• MATERIAL PROVIDED:
=-=-=-=-=

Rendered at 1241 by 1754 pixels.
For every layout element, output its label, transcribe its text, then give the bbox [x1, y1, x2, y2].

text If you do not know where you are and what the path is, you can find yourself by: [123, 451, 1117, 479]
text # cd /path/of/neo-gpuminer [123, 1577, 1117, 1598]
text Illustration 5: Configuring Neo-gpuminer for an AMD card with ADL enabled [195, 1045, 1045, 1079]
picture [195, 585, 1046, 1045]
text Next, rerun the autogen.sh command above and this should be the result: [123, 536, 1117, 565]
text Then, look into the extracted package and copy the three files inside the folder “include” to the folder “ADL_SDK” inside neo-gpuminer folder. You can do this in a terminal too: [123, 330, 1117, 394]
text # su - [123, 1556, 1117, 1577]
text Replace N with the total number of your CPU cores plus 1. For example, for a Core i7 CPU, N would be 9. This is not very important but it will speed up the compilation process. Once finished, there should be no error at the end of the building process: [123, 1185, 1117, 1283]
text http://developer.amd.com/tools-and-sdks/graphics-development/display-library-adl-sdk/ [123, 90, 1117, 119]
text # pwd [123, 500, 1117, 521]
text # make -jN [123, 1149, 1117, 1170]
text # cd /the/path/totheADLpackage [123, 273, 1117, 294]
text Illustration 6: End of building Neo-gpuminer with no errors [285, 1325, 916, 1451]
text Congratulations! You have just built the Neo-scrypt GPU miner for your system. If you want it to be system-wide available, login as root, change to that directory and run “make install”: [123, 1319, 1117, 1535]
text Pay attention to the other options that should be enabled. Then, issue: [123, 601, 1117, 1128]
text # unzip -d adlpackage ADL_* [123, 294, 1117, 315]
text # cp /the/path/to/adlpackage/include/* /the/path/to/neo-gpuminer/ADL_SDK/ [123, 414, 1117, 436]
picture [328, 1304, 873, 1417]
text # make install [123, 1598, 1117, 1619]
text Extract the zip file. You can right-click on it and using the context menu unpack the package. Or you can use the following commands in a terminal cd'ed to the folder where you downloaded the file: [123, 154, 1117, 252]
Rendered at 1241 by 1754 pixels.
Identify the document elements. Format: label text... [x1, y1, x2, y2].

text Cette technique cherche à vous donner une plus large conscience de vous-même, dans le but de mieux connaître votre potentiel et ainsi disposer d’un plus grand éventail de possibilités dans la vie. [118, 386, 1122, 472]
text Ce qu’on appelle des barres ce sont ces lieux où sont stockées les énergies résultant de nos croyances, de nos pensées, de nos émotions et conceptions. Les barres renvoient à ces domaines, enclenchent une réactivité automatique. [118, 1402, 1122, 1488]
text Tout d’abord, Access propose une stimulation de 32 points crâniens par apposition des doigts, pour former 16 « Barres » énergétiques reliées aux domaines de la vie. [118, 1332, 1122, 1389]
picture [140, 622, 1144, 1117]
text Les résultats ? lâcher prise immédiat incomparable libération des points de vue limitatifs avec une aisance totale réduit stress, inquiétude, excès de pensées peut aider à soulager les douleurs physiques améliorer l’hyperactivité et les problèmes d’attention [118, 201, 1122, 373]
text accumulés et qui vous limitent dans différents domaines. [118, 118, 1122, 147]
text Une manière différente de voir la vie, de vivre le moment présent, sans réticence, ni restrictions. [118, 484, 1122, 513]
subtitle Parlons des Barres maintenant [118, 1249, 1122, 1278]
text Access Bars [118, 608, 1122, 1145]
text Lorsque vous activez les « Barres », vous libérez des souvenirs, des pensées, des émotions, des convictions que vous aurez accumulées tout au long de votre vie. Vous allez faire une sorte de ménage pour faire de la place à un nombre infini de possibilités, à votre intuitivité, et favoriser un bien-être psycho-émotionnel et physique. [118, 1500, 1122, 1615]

=-=-=-=-=

• WHAT TO WORK ON:
Rewrite all of the lines above as a JSON list of strings, with one string for each line and the blank lines omitted.

• CORRECT ANSWER:
[
  "Rendered at 1241 by 1754 pixels.",
  "For every layout element, output its label, transcribe its text, then give the bbox [x1, y1, x2, y2].",
  "text If you do not know where you are and what the path is, you can find yourself by: [123, 451, 1117, 479]",
  "text # cd /path/of/neo-gpuminer [123, 1577, 1117, 1598]",
  "text Illustration 5: Configuring Neo-gpuminer for an AMD card with ADL enabled [195, 1045, 1045, 1079]",
  "picture [195, 585, 1046, 1045]",
  "text Next, rerun the autogen.sh command above and this should be the result: [123, 536, 1117, 565]",
  "text Then, look into the extracted package and copy the three files inside the folder “include” to the folder “ADL_SDK” inside neo-gpuminer folder. You can do this in a terminal too: [123, 330, 1117, 394]",
  "text # su - [123, 1556, 1117, 1577]",
  "text Replace N with the total number of your CPU cores plus 1. For example, for a Core i7 CPU, N would be 9. This is not very important but it will speed up the compilation process. Once finished, there should be no error at the end of the building process: [123, 1185, 1117, 1283]",
  "text http://developer.amd.com/tools-and-sdks/graphics-development/display-library-adl-sdk/ [123, 90, 1117, 119]",
  "text # pwd [123, 500, 1117, 521]",
  "text # make -jN [123, 1149, 1117, 1170]",
  "text # cd /the/path/totheADLpackage [123, 273, 1117, 294]",
  "text Illustration 6: End of building Neo-gpuminer with no errors [285, 1325, 916, 1451]",
  "text Congratulations! You have just built the Neo-scrypt GPU miner for your system. If you want it to be system-wide available, login as root, change to that directory and run “make install”: [123, 1319, 1117, 1535]",
  "text Pay attention to the other options that should be enabled. Then, issue: [123, 601, 1117, 1128]",
  "text # unzip -d adlpackage ADL_* [123, 294, 1117, 315]",
  "text # cp /the/path/to/adlpackage/include/* /the/path/to/neo-gpuminer/ADL_SDK/ [123, 414, 1117, 436]",
  "picture [328, 1304, 873, 1417]",
  "text # make install [123, 1598, 1117, 1619]",
  "text Extract the zip file. You can right-click on it and using the context menu unpack the package. Or you can use the following commands in a terminal cd'ed to the folder where you downloaded the file: [123, 154, 1117, 252]",
  "Rendered at 1241 by 1754 pixels.",
  "Identify the document elements. Format: label text... [x1, y1, x2, y2].",
  "text Cette technique cherche à vous donner une plus large conscience de vous-même, dans le but de mieux connaître votre potentiel et ainsi disposer d’un plus grand éventail de possibilités dans la vie. [118, 386, 1122, 472]",
  "text Ce qu’on appelle des barres ce sont ces lieux où sont stockées les énergies résultant de nos croyances, de nos pensées, de nos émotions et conceptions. Les barres renvoient à ces domaines, enclenchent une réactivité automatique. [118, 1402, 1122, 1488]",
  "text Tout d’abord, Access propose une stimulation de 32 points crâniens par apposition des doigts, pour former 16 « Barres » énergétiques reliées aux domaines de la vie. [118, 1332, 1122, 1389]",
  "picture [140, 622, 1144, 1117]",
  "text Les résultats ? lâcher prise immédiat incomparable libération des points de vue limitatifs avec une aisance totale réduit stress, inquiétude, excès de pensées peut aider à soulager les douleurs physiques améliorer l’hyperactivité et les problèmes d’attention [118, 201, 1122, 373]",
  "text accumulés et qui vous limitent dans différents domaines. [118, 118, 1122, 147]",
  "text Une manière différente de voir la vie, de vivre le moment présent, sans réticence, ni restrictions. [118, 484, 1122, 513]",
  "subtitle Parlons des Barres maintenant [118, 1249, 1122, 1278]",
  "text Access Bars [118, 608, 1122, 1145]",
  "text Lorsque vous activez les « Barres », vous libérez des souvenirs, des pensées, des émotions, des convictions que vous aurez accumulées tout au long de votre vie. Vous allez faire une sorte de ménage pour faire de la place à un nombre infini de possibilités, à votre intuitivité, et favoriser un bien-être psycho-émotionnel et physique. [118, 1500, 1122, 1615]"
]